• **DATA PROVIDED**
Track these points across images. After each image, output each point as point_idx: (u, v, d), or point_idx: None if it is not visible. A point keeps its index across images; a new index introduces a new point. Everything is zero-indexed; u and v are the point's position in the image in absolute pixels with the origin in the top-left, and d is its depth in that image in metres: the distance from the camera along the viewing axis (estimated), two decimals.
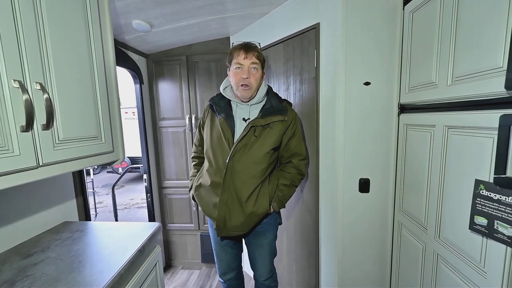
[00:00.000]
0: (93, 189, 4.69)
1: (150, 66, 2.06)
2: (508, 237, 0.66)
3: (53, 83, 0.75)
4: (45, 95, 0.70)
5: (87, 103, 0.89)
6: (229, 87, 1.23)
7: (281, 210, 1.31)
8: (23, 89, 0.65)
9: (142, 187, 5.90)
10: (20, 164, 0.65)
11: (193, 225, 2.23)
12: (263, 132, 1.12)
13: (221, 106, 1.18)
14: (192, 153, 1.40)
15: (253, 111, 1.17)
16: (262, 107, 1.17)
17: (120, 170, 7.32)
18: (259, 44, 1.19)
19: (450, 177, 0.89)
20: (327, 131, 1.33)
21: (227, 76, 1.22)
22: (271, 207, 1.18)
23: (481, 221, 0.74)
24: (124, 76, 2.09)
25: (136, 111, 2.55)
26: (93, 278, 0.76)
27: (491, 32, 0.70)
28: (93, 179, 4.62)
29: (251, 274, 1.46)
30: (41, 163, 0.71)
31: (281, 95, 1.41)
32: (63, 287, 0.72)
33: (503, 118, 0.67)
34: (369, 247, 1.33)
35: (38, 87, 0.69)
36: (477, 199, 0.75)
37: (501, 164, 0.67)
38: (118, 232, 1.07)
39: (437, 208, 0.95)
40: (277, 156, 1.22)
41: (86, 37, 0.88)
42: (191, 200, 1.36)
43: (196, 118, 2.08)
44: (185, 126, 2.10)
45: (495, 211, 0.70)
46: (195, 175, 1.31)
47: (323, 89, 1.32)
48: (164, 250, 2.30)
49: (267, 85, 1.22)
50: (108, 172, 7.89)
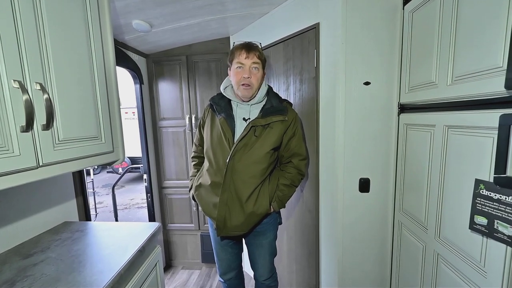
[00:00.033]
0: (93, 189, 4.69)
1: (150, 66, 2.06)
2: (508, 236, 0.66)
3: (53, 83, 0.75)
4: (45, 95, 0.70)
5: (87, 103, 0.89)
6: (229, 86, 1.23)
7: (281, 210, 1.31)
8: (23, 89, 0.65)
9: (142, 187, 5.90)
10: (20, 164, 0.65)
11: (193, 225, 2.23)
12: (263, 132, 1.12)
13: (221, 106, 1.18)
14: (192, 152, 1.40)
15: (253, 111, 1.17)
16: (263, 107, 1.17)
17: (120, 170, 7.32)
18: (260, 44, 1.20)
19: (450, 176, 0.89)
20: (327, 131, 1.33)
21: (227, 76, 1.22)
22: (271, 207, 1.18)
23: (481, 220, 0.74)
24: (124, 76, 2.09)
25: (136, 111, 2.55)
26: (93, 278, 0.76)
27: (491, 31, 0.70)
28: (93, 179, 4.62)
29: (251, 274, 1.46)
30: (41, 163, 0.71)
31: (281, 95, 1.41)
32: (63, 287, 0.72)
33: (503, 118, 0.67)
34: (369, 247, 1.33)
35: (38, 87, 0.69)
36: (477, 198, 0.75)
37: (501, 164, 0.67)
38: (118, 232, 1.07)
39: (437, 207, 0.95)
40: (277, 156, 1.22)
41: (86, 37, 0.88)
42: (191, 200, 1.36)
43: (196, 118, 2.08)
44: (185, 126, 2.10)
45: (495, 210, 0.70)
46: (195, 175, 1.31)
47: (323, 89, 1.32)
48: (164, 250, 2.30)
49: (268, 85, 1.23)
50: (108, 172, 7.89)
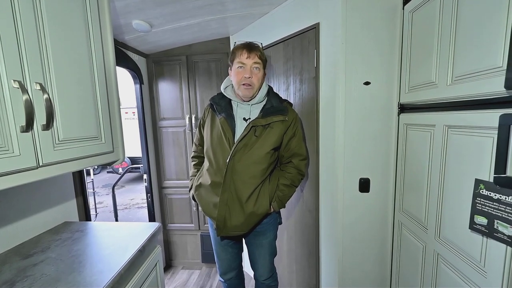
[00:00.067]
0: (93, 189, 4.69)
1: (150, 66, 2.06)
2: (508, 236, 0.66)
3: (53, 84, 0.75)
4: (45, 96, 0.70)
5: (87, 103, 0.89)
6: (229, 86, 1.23)
7: (281, 210, 1.31)
8: (23, 89, 0.65)
9: (142, 187, 5.90)
10: (20, 164, 0.65)
11: (193, 225, 2.23)
12: (263, 132, 1.12)
13: (221, 106, 1.18)
14: (192, 152, 1.40)
15: (253, 111, 1.17)
16: (263, 107, 1.17)
17: (120, 170, 7.32)
18: (261, 44, 1.20)
19: (450, 176, 0.89)
20: (327, 131, 1.33)
21: (227, 76, 1.22)
22: (271, 207, 1.18)
23: (481, 220, 0.74)
24: (124, 76, 2.09)
25: (136, 111, 2.55)
26: (93, 278, 0.76)
27: (490, 31, 0.70)
28: (93, 179, 4.62)
29: (251, 274, 1.46)
30: (41, 163, 0.71)
31: (281, 95, 1.41)
32: (63, 287, 0.72)
33: (503, 118, 0.67)
34: (369, 247, 1.33)
35: (38, 87, 0.69)
36: (477, 198, 0.75)
37: (501, 164, 0.67)
38: (118, 232, 1.07)
39: (437, 207, 0.95)
40: (277, 156, 1.22)
41: (86, 37, 0.88)
42: (191, 200, 1.36)
43: (196, 118, 2.08)
44: (185, 126, 2.10)
45: (495, 210, 0.70)
46: (195, 175, 1.31)
47: (323, 89, 1.32)
48: (164, 250, 2.30)
49: (268, 85, 1.23)
50: (108, 172, 7.89)
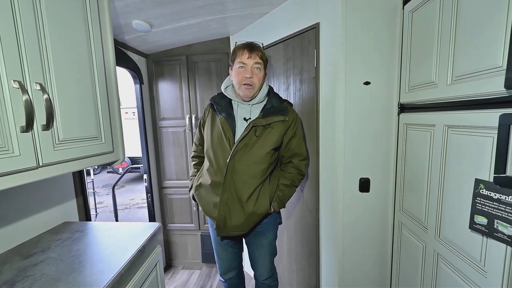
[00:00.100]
0: (93, 189, 4.69)
1: (150, 66, 2.06)
2: (508, 236, 0.66)
3: (53, 84, 0.75)
4: (45, 96, 0.70)
5: (87, 103, 0.89)
6: (230, 86, 1.23)
7: (281, 210, 1.31)
8: (23, 89, 0.65)
9: (143, 187, 5.90)
10: (20, 164, 0.65)
11: (193, 225, 2.23)
12: (264, 132, 1.12)
13: (222, 106, 1.18)
14: (192, 152, 1.40)
15: (254, 111, 1.17)
16: (263, 107, 1.17)
17: (120, 170, 7.32)
18: (262, 44, 1.20)
19: (450, 176, 0.89)
20: (327, 131, 1.33)
21: (227, 76, 1.22)
22: (272, 207, 1.18)
23: (481, 220, 0.74)
24: (124, 76, 2.09)
25: (136, 111, 2.55)
26: (93, 278, 0.76)
27: (490, 31, 0.70)
28: (93, 179, 4.62)
29: (252, 273, 1.46)
30: (41, 164, 0.71)
31: (281, 95, 1.41)
32: (64, 287, 0.72)
33: (502, 118, 0.67)
34: (369, 247, 1.33)
35: (38, 87, 0.69)
36: (477, 198, 0.75)
37: (501, 163, 0.67)
38: (119, 232, 1.07)
39: (437, 207, 0.95)
40: (277, 156, 1.22)
41: (86, 37, 0.88)
42: (191, 200, 1.36)
43: (196, 118, 2.08)
44: (185, 126, 2.10)
45: (495, 210, 0.70)
46: (195, 175, 1.31)
47: (323, 89, 1.32)
48: (165, 250, 2.30)
49: (268, 85, 1.23)
50: (108, 172, 7.89)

• **EXERCISE OBJECTIVE**
Only the pictures are left behind; write out everything else in the records exactly.

• **RESULT**
Track these points across images. After each image, output each point as point_idx: (u, v, d), or point_idx: None if it is not visible. A point keeps its index across images; a new index introduces a new point. Everything is zero-indexed; u and v are the point's position in the image in absolute pixels with the origin in the top-left, and d is its depth in that image in metres: the distance from the camera along the viewing axis (estimated), two decimals.
[00:00.000]
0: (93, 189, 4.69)
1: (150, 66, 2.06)
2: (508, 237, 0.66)
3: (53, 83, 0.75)
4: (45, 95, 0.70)
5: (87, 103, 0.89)
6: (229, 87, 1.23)
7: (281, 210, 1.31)
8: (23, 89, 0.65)
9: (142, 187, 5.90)
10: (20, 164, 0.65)
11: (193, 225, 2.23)
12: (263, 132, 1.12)
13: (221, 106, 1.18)
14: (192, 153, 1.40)
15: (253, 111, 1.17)
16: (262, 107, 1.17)
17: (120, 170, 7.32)
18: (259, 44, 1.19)
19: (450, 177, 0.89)
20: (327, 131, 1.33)
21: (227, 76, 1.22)
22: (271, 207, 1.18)
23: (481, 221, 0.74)
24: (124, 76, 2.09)
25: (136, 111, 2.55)
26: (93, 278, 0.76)
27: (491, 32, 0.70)
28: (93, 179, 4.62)
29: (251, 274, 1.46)
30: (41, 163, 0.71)
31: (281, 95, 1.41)
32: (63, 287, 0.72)
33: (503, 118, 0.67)
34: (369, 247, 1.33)
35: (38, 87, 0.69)
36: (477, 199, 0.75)
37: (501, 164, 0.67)
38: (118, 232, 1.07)
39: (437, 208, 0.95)
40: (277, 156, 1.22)
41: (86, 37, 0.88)
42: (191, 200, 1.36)
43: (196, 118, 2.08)
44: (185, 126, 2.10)
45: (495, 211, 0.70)
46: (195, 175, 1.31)
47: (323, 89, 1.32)
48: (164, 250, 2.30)
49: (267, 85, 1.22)
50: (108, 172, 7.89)
[00:00.033]
0: (93, 189, 4.69)
1: (150, 66, 2.06)
2: (508, 236, 0.66)
3: (53, 83, 0.75)
4: (45, 95, 0.70)
5: (87, 103, 0.89)
6: (229, 86, 1.23)
7: (281, 210, 1.31)
8: (23, 89, 0.65)
9: (142, 187, 5.90)
10: (20, 164, 0.65)
11: (193, 225, 2.23)
12: (263, 132, 1.12)
13: (221, 106, 1.18)
14: (192, 152, 1.40)
15: (253, 111, 1.17)
16: (263, 107, 1.17)
17: (120, 170, 7.32)
18: (260, 44, 1.20)
19: (450, 176, 0.89)
20: (327, 131, 1.33)
21: (227, 76, 1.22)
22: (271, 207, 1.18)
23: (481, 220, 0.74)
24: (124, 76, 2.09)
25: (136, 111, 2.55)
26: (93, 278, 0.76)
27: (491, 31, 0.70)
28: (93, 179, 4.62)
29: (251, 274, 1.46)
30: (41, 163, 0.71)
31: (281, 95, 1.41)
32: (63, 287, 0.72)
33: (503, 118, 0.67)
34: (369, 247, 1.33)
35: (38, 87, 0.69)
36: (477, 198, 0.75)
37: (501, 164, 0.67)
38: (118, 232, 1.07)
39: (437, 207, 0.95)
40: (277, 156, 1.22)
41: (86, 37, 0.88)
42: (191, 200, 1.36)
43: (196, 118, 2.08)
44: (185, 126, 2.10)
45: (495, 210, 0.70)
46: (195, 175, 1.31)
47: (323, 89, 1.32)
48: (164, 250, 2.30)
49: (268, 85, 1.23)
50: (108, 172, 7.89)
[00:00.067]
0: (93, 189, 4.69)
1: (150, 66, 2.06)
2: (508, 236, 0.66)
3: (53, 84, 0.75)
4: (45, 96, 0.70)
5: (87, 103, 0.89)
6: (229, 86, 1.23)
7: (281, 210, 1.31)
8: (23, 89, 0.65)
9: (142, 187, 5.90)
10: (20, 164, 0.65)
11: (193, 225, 2.23)
12: (263, 132, 1.12)
13: (221, 106, 1.18)
14: (192, 152, 1.40)
15: (253, 111, 1.17)
16: (263, 107, 1.17)
17: (120, 170, 7.32)
18: (261, 44, 1.20)
19: (450, 176, 0.89)
20: (327, 131, 1.33)
21: (227, 76, 1.22)
22: (271, 207, 1.18)
23: (481, 220, 0.74)
24: (124, 76, 2.09)
25: (136, 111, 2.55)
26: (93, 278, 0.76)
27: (490, 31, 0.70)
28: (93, 179, 4.62)
29: (251, 274, 1.46)
30: (41, 163, 0.71)
31: (281, 95, 1.41)
32: (63, 287, 0.72)
33: (503, 118, 0.67)
34: (369, 247, 1.33)
35: (38, 87, 0.69)
36: (477, 198, 0.75)
37: (501, 164, 0.67)
38: (118, 232, 1.07)
39: (437, 207, 0.95)
40: (277, 156, 1.22)
41: (86, 37, 0.88)
42: (191, 200, 1.36)
43: (196, 118, 2.08)
44: (185, 126, 2.10)
45: (495, 210, 0.70)
46: (195, 175, 1.31)
47: (323, 89, 1.32)
48: (164, 250, 2.30)
49: (268, 85, 1.23)
50: (108, 172, 7.89)
[00:00.100]
0: (93, 189, 4.69)
1: (150, 66, 2.06)
2: (508, 236, 0.66)
3: (53, 84, 0.75)
4: (45, 96, 0.70)
5: (87, 103, 0.89)
6: (230, 86, 1.23)
7: (281, 210, 1.31)
8: (23, 89, 0.65)
9: (143, 187, 5.90)
10: (20, 164, 0.65)
11: (193, 225, 2.23)
12: (264, 132, 1.12)
13: (222, 106, 1.18)
14: (192, 152, 1.40)
15: (254, 111, 1.17)
16: (263, 107, 1.17)
17: (120, 170, 7.32)
18: (262, 44, 1.20)
19: (450, 176, 0.89)
20: (327, 131, 1.33)
21: (227, 76, 1.22)
22: (272, 207, 1.18)
23: (481, 220, 0.74)
24: (124, 76, 2.09)
25: (136, 111, 2.55)
26: (93, 278, 0.76)
27: (490, 31, 0.70)
28: (93, 179, 4.62)
29: (252, 273, 1.46)
30: (41, 164, 0.71)
31: (281, 95, 1.41)
32: (64, 287, 0.72)
33: (502, 118, 0.67)
34: (369, 247, 1.33)
35: (38, 87, 0.69)
36: (477, 198, 0.75)
37: (501, 163, 0.67)
38: (119, 232, 1.07)
39: (437, 207, 0.95)
40: (277, 156, 1.22)
41: (86, 37, 0.88)
42: (191, 200, 1.36)
43: (196, 118, 2.08)
44: (185, 126, 2.10)
45: (495, 210, 0.70)
46: (195, 175, 1.31)
47: (323, 89, 1.32)
48: (165, 250, 2.30)
49: (268, 85, 1.23)
50: (108, 172, 7.89)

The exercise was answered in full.